Artribune Podcast: Gian Maria Tosatti per Monologhi al Telefono
A pochi giorni dall’inaugurazione del suo padiglione alla Biennale di Venezia, Gian Maria Tosatti è il protagonista del nuovo appuntamento di Monologhi al telefono a cura di Donatella Giordano
Per la prima volta un solo artista al Padiglione Italia alla Biennale di Venezia. Con una tale responsabilità Gian Maria Tosatti (Roma, 1980) mette in campo le sue competenze insieme ad una squadra di circa quaranta persone. Conosciuto per le sue grandi installazioni site-specific, l’artista sceglie di impiegare tutto lo spazio a sua disposizione (duemila metri quadri) per ricreare uno scenario industriale degli anni ‘60-70. Un pretesto per riflettere su grandi tematiche come l’equilibrio tra uomo e natura, tra sviluppo sostenibile e territorio, tra etica e profitto.

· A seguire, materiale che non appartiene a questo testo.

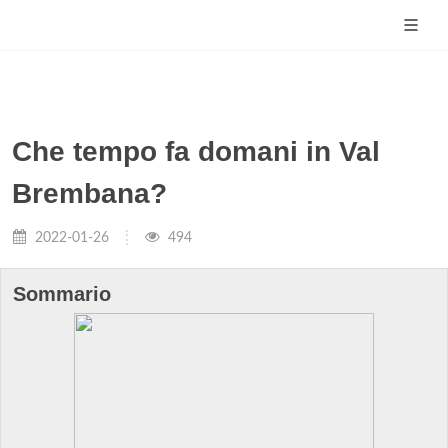
Che tempo fa domani in Val
Brembana?
2022-01-26
494
Sommario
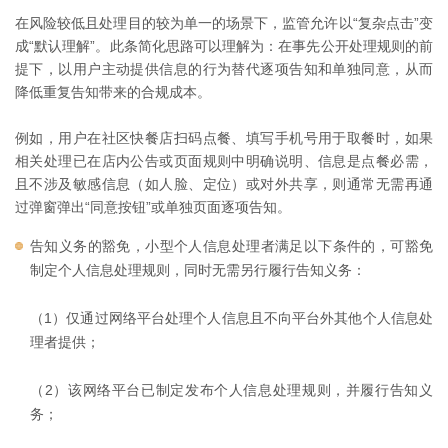
在风险较低且处理目的较为单一的场景下，监管允许以“复杂点击”变
成“默认理解”。此条简化思路可以理解为：在事先公开处理规则的前
提下，以用户主动提供信息的行为替代逐项告知和单独同意，从而
降低重复告知带来的合规成本。
例如，用户在社区快餐店扫码点餐、填写手机号用于取餐时，如果
相关处理已在店内公告或页面规则中明确说明、信息是点餐必需，
且不涉及敏感信息（如人脸、定位）或对外共享，则通常无需再通
过弹窗弹出“同意按钮”或单独页面逐项告知。
告知义务的豁免，小型个人信息处理者满足以下条件的，可豁免
制定个人信息处理规则，同时无需另行履行告知义务：
（1）仅通过网络平台处理个人信息且不向平台外其他个人信息处
理者提供；
（2）该网络平台已制定发布个人信息处理规则，并履行告知义
务；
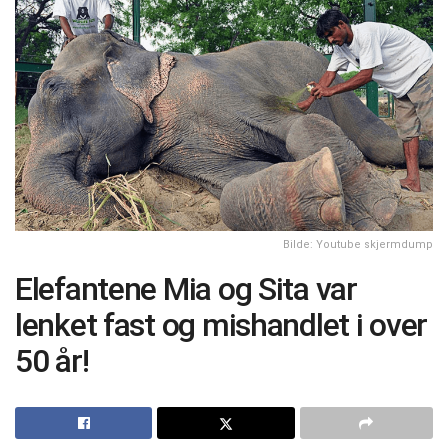
Bilde: Youtube skjermdump
Elefantene Mia og Sita var
lenket fast og mishandlet i over
50 år!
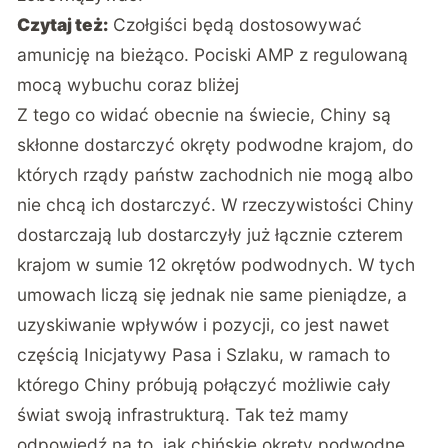
Czytaj też:
Czołgiści będą dostosowywać
amunicję na bieżąco. Pociski AMP z regulowaną
mocą wybuchu coraz bliżej
Z tego co widać obecnie na świecie, Chiny są
skłonne dostarczyć okręty podwodne krajom, do
których rządy państw zachodnich nie mogą albo
nie chcą ich dostarczyć. W rzeczywistości Chiny
dostarczają lub dostarczyły już łącznie czterem
krajom w sumie 12 okrętów podwodnych. W tych
umowach liczą się jednak nie same pieniądze, a
uzyskiwanie wpływów i pozycji, co jest nawet
częścią Inicjatywy Pasa i Szlaku, w ramach to
którego Chiny próbują połączyć możliwie cały
świat swoją infrastrukturą. Tak też mamy
odpowiedź na to, jak chińskie okręty podwodne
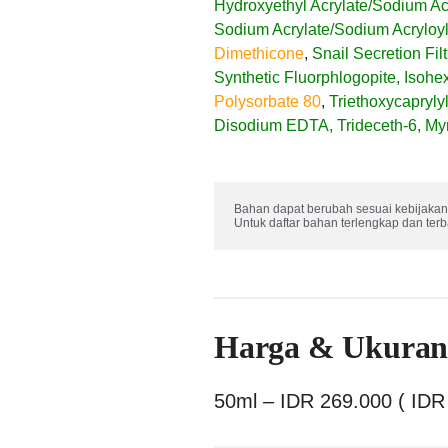
Hydroxyethyl Acrylate/Sodium Acr
Sodium Acrylate/Sodium Acryloyl
Dimethicone
,
Snail Secretion Filt
Synthetic Fluorphlogopite, Isohe
Polysorbate 80
,
Triethoxycaprylyl
Disodium EDTA, Trideceth-6, Myris
Bahan dapat berubah sesuai kebijakan 
Untuk daftar bahan terlengkap dan ter
Harga & Ukura
50ml – IDR 269.000 ( IDR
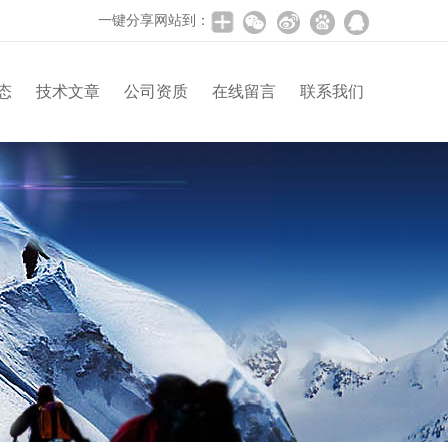
一键分享网站到：
态
技术文章
公司资质
在线留言
联系我们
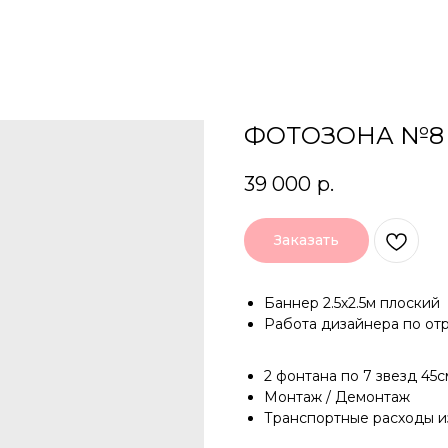
ФОТОЗОНА №8
39 000
р.
Заказать
Баннер 2.5х2.5м плоский
Работа дизайнера по отр
2 фонтана по 7 звезд 45с
Монтаж / Демонтаж
Транспортные расходы из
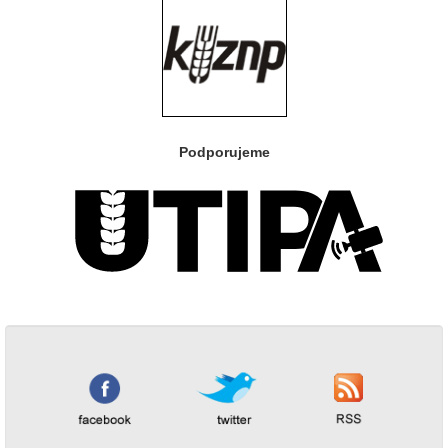
Podporujeme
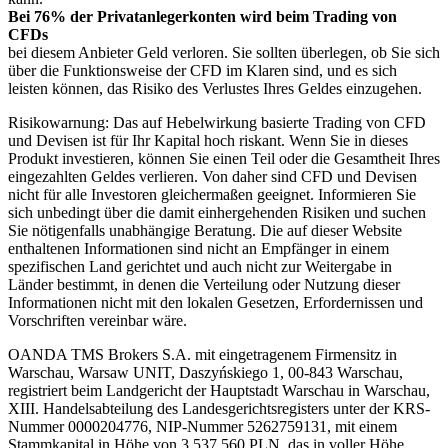
Bei 76% der Privatanlegerkonten wird beim Trading von
CFDs
bei diesem Anbieter Geld verloren. Sie sollten überlegen, ob Sie sich
über die Funktionsweise der CFD im Klaren sind, und es sich
leisten können, das Risiko des Verlustes Ihres Geldes einzugehen.
Risikowarnung: Das auf Hebelwirkung basierte Trading von CFD
und Devisen ist für Ihr Kapital hoch riskant. Wenn Sie in dieses
Produkt investieren, können Sie einen Teil oder die Gesamtheit Ihres
eingezahlten Geldes verlieren. Von daher sind CFD und Devisen
nicht für alle Investoren gleichermaßen geeignet. Informieren Sie
sich unbedingt über die damit einhergehenden Risiken und suchen
Sie nötigenfalls unabhängige Beratung. Die auf dieser Website
enthaltenen Informationen sind nicht an Empfänger in einem
spezifischen Land gerichtet und auch nicht zur Weitergabe in
Länder bestimmt, in denen die Verteilung oder Nutzung dieser
Informationen nicht mit den lokalen Gesetzen, Erfordernissen und
Vorschriften vereinbar wäre.
OANDA TMS Brokers S.A. mit eingetragenem Firmensitz in
Warschau, Warsaw UNIT, Daszyńskiego 1, 00-843 Warschau,
registriert beim Landgericht der Hauptstadt Warschau in Warschau,
XIII. Handelsabteilung des Landesgerichtsregisters unter der KRS-
Nummer 0000204776, NIP-Nummer 5262759131, mit einem
Stammkapital in Höhe von 3.537,560 PLN, das in voller Höhe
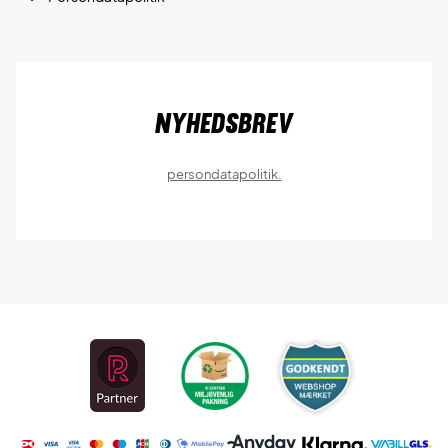
Nyhedsbrev
persondatapolitik.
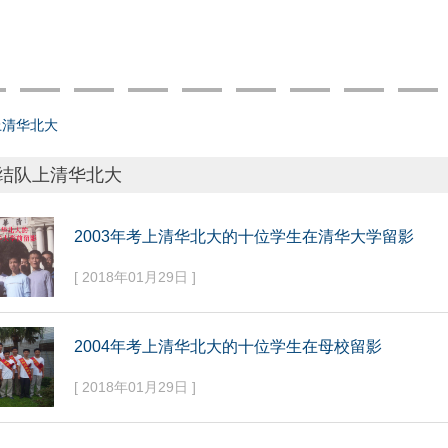
上清华北大
结队上清华北大
2003年考上清华北大的十位学生在清华大学留影
[ 2018年01月29日 ]
2004年考上清华北大的十位学生在母校留影
[ 2018年01月29日 ]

Ha funzionato? Certamente sì. Di fatto è stato uno dei padiglioni più discussi, nel bene e nel male.
Ascolta “Gian Maria Tosatti – Monologhi al Telefono di Donatella Giordano” su Spreaker.
IL MONOLOGO DI GIAN MARIA TOSATTI
Con “Storia della Notte e Destino delle Comete“, l’installazione a cura di Eugenio Viola che occupa interamente il Padiglione Italia all’Arsenale, Gian Maria Tosatti propone un viaggio nell’Italia industriale attraverso l’acquisizione di macchine provenienti da fabbriche fallite comprate in liquidazione. Nel suo monologo al telefono l’artista racconta l’intento del suo progetto che è quello di realizzare un “dispositivo confessionale” che metta in relazione lo spettatore con qualcosa che lo riguardi personalmente, poiché veniamo tutti da: “storie di lavoro, storie che hanno a che fare con i nostri sogni, con i sogni che abbiamo costruito e che continuiamo a costruire, forse con gli errori che facciamo e in cui cadiamo continuamente”, dichiara l’artista. Si tratta, dunque, di una metafora: “Abbiamo usato l’industria per parlare di altro”, dice concludendo, “tutto questo non è altro che un pretesto per continuare a parlare di noi, cercando le parole giuste per potersi dire veramente qualcosa”. Un unico spazio in cui restare soli, sigillati all’interno di un’esperienza collettiva, tra gli odori e i rumori di un premeditato déjà-vu, “Senza Fine”.